Being on the podium with Colin McRae and Ken Block only got, like I said, one-tenth of a second
after all the stages. Colin would have had it for sure. He was dialed in on that last Super
Special. He lands, rolls the car over back to the wheels as it's flipping. He's already back
in gear. And it actually almost made time in the corner, but he had a flat tire from the roll.
And in the last turn, the time was just enough. So to be able to... Where was it?
So that was Staple Center, or just outside the Staple Center LA.
That, I mean, that racing memory, but it was the double backflip the night before.
And that experience. Oh, same time.
That whole game. Oh my goodness, bro.
Well, man, you've been so gracious with your time.
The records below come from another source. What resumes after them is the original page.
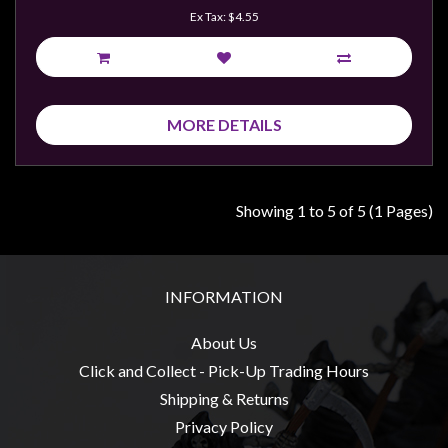
Ex Tax: $4.55
MORE DETAILS
Showing 1 to 5 of 5 (1 Pages)
INFORMATION
About Us
Click and Collect - Pick-Up Trading Hours
Shipping & Returns
Privacy Policy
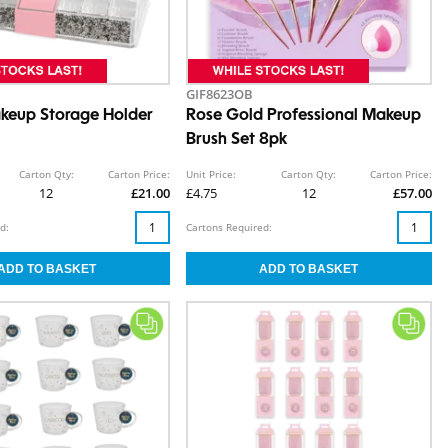
GIF8623OB
akeup Storage Holder
Rose Gold Professional Makeup
Brush Set 8pk
Carton Qty:
Carton Price:
Unit Price:
Carton Qty:
Carton Price:
12
£21.00
£4.75
12
£57.00
d:
Cartons Required:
Super excited to be your teammates
tomorrow night. We're going to have a good time with those rams. And Channel 199, you're doing a
lot of cool stuff on YouTube, man. Y'all go check them out. Appreciate the time stopped by the
mode party today. We had a lot of great fans. Fire up for you to be here. That's it, man. That's
all we got for Stag and Pennies. Coral of the Joy, Ryan Flores, Travis Soprano. Talk to y'all next week.
About this episode
Memorial Day weekend at the shop kicks things off with a Moparty featuring Travis Pastrana, then the conversation turns emotional as they process a NASCAR-related loss and lean on the racetrack community. Corey shares how rally instincts, co-driver notes, and even “over-driving” thinking translate to NASCAR—plus a high-risk double-backflip story and rally timing details. The episode also connects Ken Block’s Hoonigan business model and city-shutdown stunt planning to Pastrana’s NASCAR crossover, Carl Edwards at Atlanta, and Charlotte track embarrassment.
Travis Pastrana joins Corey LaJoie and Ryan Flores on Stacking Pennies for one of the wildest conversations we’ve ever had.
Travis talks about jumping a stock Ram truck with Nitro Circus, what it was like trying to break into NASCAR, the story behind the legendary double backflip, why rally driving and stock car racing require completely different skill sets, and what made Ken Block’s Gymkhana legacy so important.
The guys also get into Cleetus McFarland, creator racing, sprint cars, Top Fuel dragsters, Gymkhana Australia, and the one racing memory Travis would keep forever.
From Daytona to X Games to Ken Block to Charlotte Motor Speedway, this one is pure Travis Pastrana chaos.